REQUIRED WORK:
Only one stretch of the data is wanted: the line containing "M374 1785 400", the line containing "225 188 244", and every line between them, copied exactly.

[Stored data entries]
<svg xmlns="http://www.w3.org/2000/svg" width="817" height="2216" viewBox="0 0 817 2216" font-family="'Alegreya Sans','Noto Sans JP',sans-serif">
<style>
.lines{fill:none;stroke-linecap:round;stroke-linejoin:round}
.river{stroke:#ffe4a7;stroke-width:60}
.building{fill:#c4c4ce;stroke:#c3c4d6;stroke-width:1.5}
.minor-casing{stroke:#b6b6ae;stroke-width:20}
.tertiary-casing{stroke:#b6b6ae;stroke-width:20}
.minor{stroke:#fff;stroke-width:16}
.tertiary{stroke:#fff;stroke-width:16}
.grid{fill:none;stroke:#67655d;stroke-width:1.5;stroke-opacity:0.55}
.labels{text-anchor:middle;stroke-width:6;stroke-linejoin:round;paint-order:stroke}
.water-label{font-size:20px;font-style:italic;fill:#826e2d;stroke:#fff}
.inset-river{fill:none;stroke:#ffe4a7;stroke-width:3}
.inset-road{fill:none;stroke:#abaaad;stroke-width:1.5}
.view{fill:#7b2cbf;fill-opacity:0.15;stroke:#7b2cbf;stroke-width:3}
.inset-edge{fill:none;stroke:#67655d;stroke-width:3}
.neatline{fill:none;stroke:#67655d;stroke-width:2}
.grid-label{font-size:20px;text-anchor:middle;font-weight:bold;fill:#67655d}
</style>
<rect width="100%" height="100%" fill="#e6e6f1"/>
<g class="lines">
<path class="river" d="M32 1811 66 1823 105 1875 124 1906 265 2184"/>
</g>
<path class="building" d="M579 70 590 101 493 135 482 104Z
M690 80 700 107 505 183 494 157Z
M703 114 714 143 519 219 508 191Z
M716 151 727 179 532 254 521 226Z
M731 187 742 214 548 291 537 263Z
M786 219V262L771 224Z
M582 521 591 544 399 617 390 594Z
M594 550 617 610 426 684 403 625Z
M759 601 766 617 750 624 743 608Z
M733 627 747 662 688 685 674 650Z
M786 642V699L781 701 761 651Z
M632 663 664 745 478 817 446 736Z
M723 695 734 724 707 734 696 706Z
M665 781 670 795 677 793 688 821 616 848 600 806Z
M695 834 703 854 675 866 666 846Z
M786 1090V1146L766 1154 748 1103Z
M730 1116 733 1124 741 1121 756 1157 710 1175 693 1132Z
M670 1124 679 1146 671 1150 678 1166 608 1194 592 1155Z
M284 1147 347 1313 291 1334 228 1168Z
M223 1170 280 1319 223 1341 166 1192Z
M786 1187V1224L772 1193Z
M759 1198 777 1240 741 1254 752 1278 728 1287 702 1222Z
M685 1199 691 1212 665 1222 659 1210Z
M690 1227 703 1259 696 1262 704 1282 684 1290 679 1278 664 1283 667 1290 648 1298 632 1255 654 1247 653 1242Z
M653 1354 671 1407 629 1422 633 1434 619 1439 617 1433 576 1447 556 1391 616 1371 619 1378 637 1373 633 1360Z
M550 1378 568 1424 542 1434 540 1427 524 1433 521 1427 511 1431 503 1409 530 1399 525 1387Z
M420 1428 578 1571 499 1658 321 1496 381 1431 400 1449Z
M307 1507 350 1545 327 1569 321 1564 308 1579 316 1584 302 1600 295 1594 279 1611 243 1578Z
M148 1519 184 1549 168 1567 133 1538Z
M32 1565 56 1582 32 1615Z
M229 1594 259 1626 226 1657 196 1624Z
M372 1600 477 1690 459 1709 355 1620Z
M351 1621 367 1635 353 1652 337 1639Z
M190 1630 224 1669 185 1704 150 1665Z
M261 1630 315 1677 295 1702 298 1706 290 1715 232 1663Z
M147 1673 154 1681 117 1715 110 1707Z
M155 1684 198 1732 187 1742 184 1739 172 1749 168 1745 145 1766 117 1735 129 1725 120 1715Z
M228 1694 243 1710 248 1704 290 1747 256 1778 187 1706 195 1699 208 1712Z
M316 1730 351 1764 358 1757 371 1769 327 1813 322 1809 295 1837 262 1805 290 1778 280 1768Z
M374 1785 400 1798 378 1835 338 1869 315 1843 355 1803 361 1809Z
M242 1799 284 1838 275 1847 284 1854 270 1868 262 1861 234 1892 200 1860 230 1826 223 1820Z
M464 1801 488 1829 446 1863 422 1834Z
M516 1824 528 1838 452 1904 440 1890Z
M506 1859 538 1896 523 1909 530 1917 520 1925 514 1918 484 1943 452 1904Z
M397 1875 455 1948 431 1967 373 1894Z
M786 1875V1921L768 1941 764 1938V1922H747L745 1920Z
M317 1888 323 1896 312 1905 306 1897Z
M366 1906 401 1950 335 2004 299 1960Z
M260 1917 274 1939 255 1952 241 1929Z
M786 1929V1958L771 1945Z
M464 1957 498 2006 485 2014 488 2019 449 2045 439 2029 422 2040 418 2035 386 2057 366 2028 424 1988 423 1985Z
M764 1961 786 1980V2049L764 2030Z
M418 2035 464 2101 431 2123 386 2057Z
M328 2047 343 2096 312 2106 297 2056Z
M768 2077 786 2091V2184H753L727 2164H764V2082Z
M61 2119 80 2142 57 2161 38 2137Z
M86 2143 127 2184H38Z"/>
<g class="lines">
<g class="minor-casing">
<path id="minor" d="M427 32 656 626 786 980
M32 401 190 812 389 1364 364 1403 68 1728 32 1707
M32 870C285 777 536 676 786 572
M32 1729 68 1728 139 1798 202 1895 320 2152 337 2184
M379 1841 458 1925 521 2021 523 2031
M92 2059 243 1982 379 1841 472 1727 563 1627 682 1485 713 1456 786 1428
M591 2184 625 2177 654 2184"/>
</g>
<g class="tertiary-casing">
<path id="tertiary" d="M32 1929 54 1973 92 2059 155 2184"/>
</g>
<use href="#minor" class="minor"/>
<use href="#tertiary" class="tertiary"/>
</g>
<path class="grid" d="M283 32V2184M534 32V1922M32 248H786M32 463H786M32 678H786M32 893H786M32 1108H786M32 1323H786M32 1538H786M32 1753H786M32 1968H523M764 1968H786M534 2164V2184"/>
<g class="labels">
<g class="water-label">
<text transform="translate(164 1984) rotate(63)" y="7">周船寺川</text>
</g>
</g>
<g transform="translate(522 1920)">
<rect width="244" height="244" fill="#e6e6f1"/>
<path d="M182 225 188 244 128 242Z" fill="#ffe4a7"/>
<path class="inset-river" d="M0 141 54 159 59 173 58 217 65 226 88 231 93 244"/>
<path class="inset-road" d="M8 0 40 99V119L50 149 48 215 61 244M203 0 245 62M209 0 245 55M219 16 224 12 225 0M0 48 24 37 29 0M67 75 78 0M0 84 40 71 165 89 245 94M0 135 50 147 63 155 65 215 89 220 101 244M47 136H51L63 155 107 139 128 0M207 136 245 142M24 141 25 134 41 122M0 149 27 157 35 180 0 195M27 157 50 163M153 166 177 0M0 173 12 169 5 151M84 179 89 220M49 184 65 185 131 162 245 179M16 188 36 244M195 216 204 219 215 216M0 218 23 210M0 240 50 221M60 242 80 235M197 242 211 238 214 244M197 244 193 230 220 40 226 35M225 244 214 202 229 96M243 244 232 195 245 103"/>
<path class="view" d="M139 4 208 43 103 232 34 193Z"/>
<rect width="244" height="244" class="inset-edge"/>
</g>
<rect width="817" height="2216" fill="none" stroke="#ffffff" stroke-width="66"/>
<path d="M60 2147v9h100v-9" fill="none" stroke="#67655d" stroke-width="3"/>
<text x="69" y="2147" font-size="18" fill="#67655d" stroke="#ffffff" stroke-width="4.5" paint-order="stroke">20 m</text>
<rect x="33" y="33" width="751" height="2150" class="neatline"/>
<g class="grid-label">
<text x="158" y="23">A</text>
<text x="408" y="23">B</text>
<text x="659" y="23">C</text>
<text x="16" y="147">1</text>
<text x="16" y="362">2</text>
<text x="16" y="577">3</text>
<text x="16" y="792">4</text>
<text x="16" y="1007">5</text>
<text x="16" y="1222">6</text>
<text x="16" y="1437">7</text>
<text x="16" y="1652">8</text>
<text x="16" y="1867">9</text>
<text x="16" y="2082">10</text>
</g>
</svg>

PROBLEM SOLUTION:
M374 1785 400 1798 378 1835 338 1869 315 1843 355 1803 361 1809Z
M242 1799 284 1838 275 1847 284 1854 270 1868 262 1861 234 1892 200 1860 230 1826 223 1820Z
M464 1801 488 1829 446 1863 422 1834Z
M516 1824 528 1838 452 1904 440 1890Z
M506 1859 538 1896 523 1909 530 1917 520 1925 514 1918 484 1943 452 1904Z
M397 1875 455 1948 431 1967 373 1894Z
M786 1875V1921L768 1941 764 1938V1922H747L745 1920Z
M317 1888 323 1896 312 1905 306 1897Z
M366 1906 401 1950 335 2004 299 1960Z
M260 1917 274 1939 255 1952 241 1929Z
M786 1929V1958L771 1945Z
M464 1957 498 2006 485 2014 488 2019 449 2045 439 2029 422 2040 418 2035 386 2057 366 2028 424 1988 423 1985Z
M764 1961 786 1980V2049L764 2030Z
M418 2035 464 2101 431 2123 386 2057Z
M328 2047 343 2096 312 2106 297 2056Z
M768 2077 786 2091V2184H753L727 2164H764V2082Z
M61 2119 80 2142 57 2161 38 2137Z
M86 2143 127 2184H38Z"/>
<g class="lines">
<g class="minor-casing">
<path id="minor" d="M427 32 656 626 786 980
M32 401 190 812 389 1364 364 1403 68 1728 32 1707
M32 870C285 777 536 676 786 572
M32 1729 68 1728 139 1798 202 1895 320 2152 337 2184
M379 1841 458 1925 521 2021 523 2031
M92 2059 243 1982 379 1841 472 1727 563 1627 682 1485 713 1456 786 1428
M591 2184 625 2177 654 2184"/>
</g>
<g class="tertiary-casing">
<path id="tertiary" d="M32 1929 54 1973 92 2059 155 2184"/>
</g>
<use href="#minor" class="minor"/>
<use href="#tertiary" class="tertiary"/>
</g>
<path class="grid" d="M283 32V2184M534 32V1922M32 248H786M32 463H786M32 678H786M32 893H786M32 1108H786M32 1323H786M32 1538H786M32 1753H786M32 1968H523M764 1968H786M534 2164V2184"/>
<g class="labels">
<g class="water-label">
<text transform="translate(164 1984) rotate(63)" y="7">周船寺川</text>
</g>
</g>
<g transform="translate(522 1920)">
<rect width="244" height="244" fill="#e6e6f1"/>
<path d="M182 225 188 244 128 242Z" fill="#ffe4a7"/>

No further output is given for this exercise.